Records from a data collection
· · · · ·
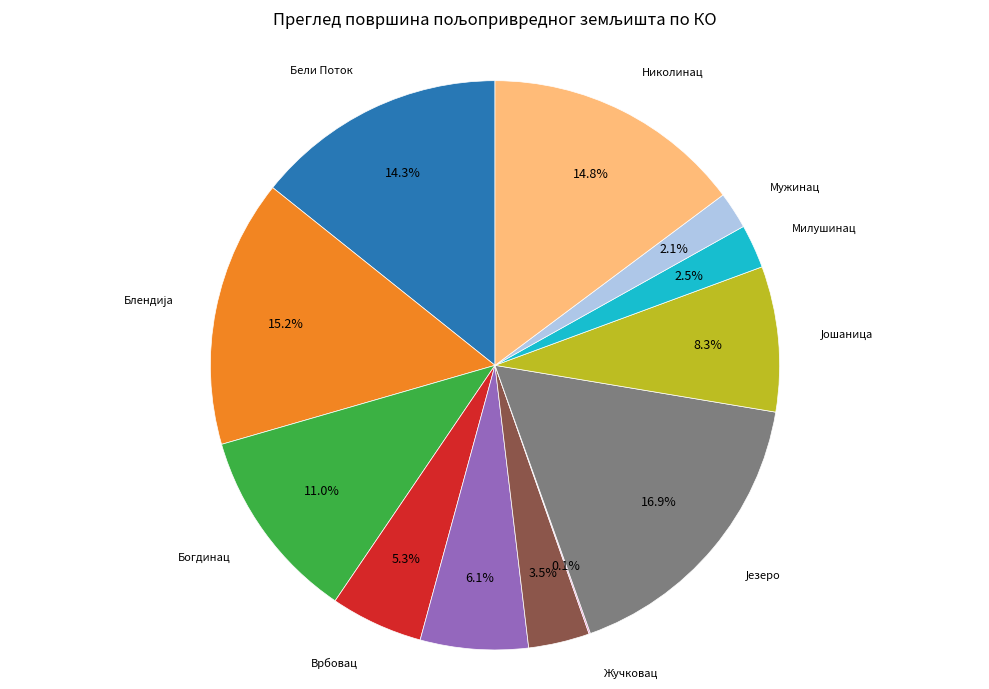

Is there any slice that represents more than half of the pie?

No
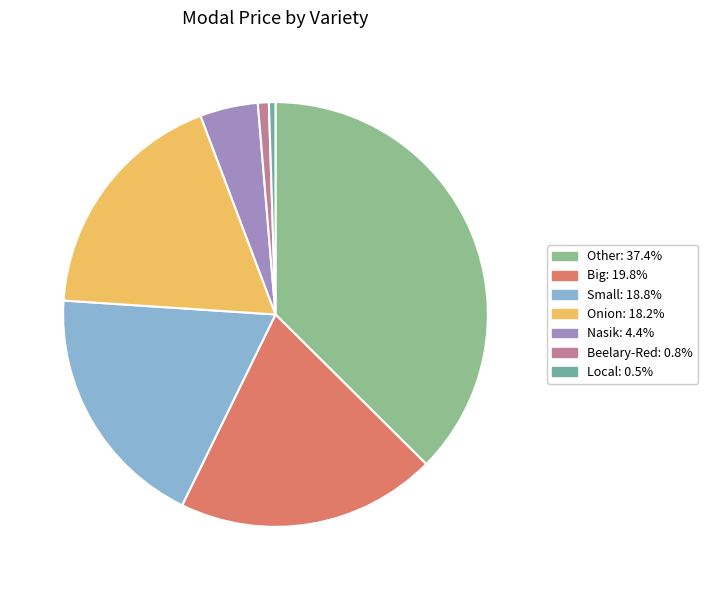

Which category has the biggest portion of the pie?

Other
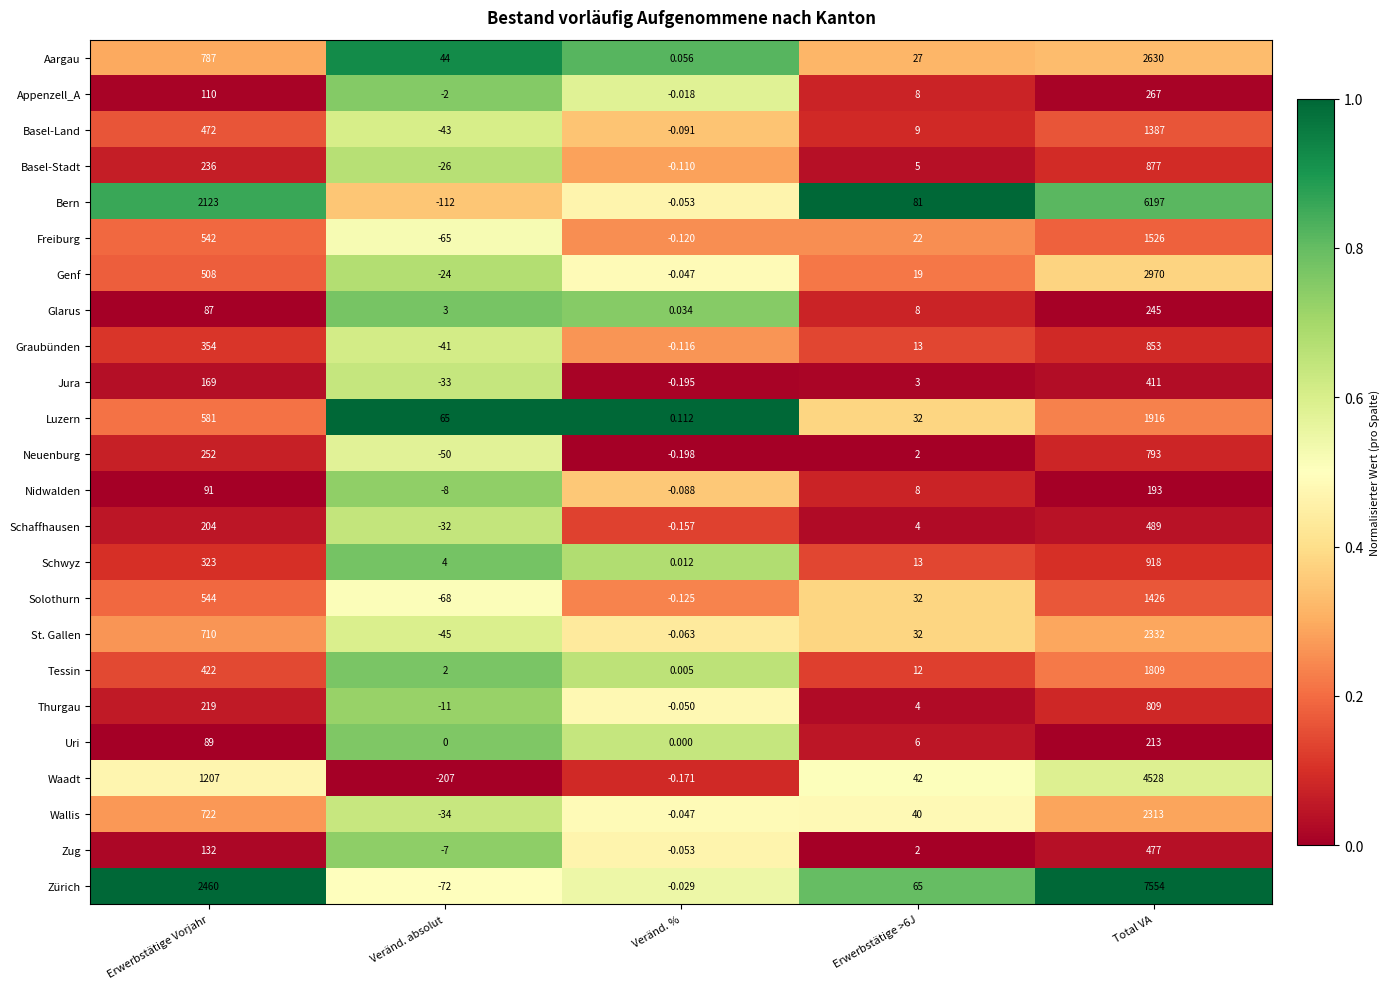

Which series has the largest total across all categories?

Zürich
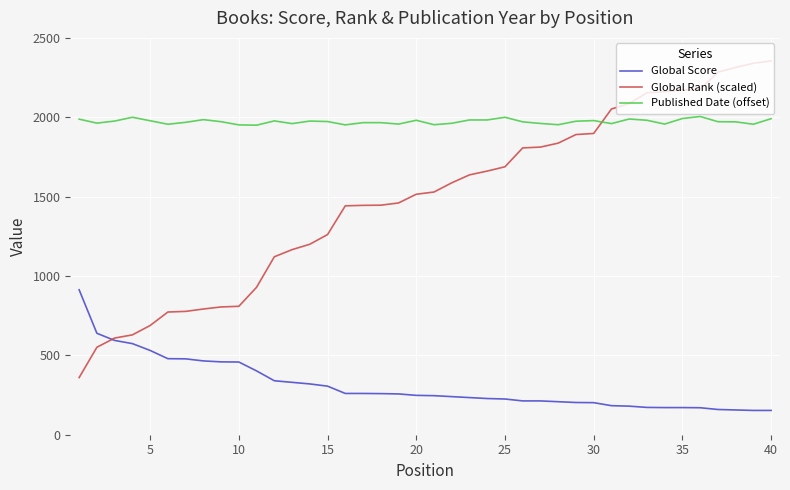

Which series has the widest spread of values?

Global Rank (scaled)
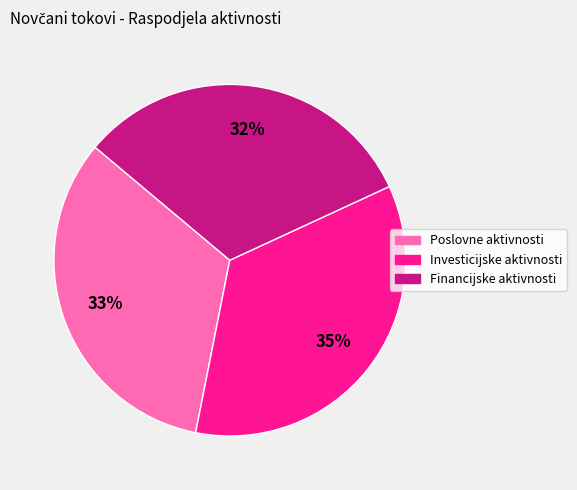

Is there a majority slice in this chart?

No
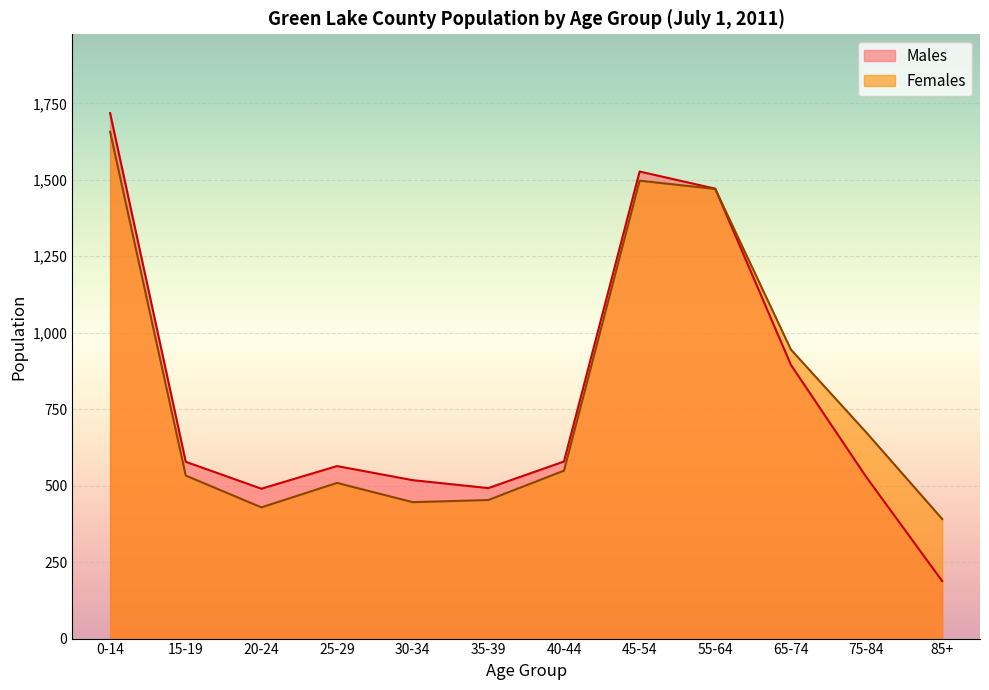

What is the greatest value displayed?

1718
· · · · ·
## Exercise aim
Copy out every line of text from the records above word for word, and leave the pictures out of your copy.

## Expected output
Is there any slice that represents more than half of the pie?

No

Which category has the biggest portion of the pie?

Other

Which series has the largest total across all categories?

Zürich

Which series has the widest spread of values?

Global Rank (scaled)

Is there a majority slice in this chart?

No

What is the greatest value displayed?

1718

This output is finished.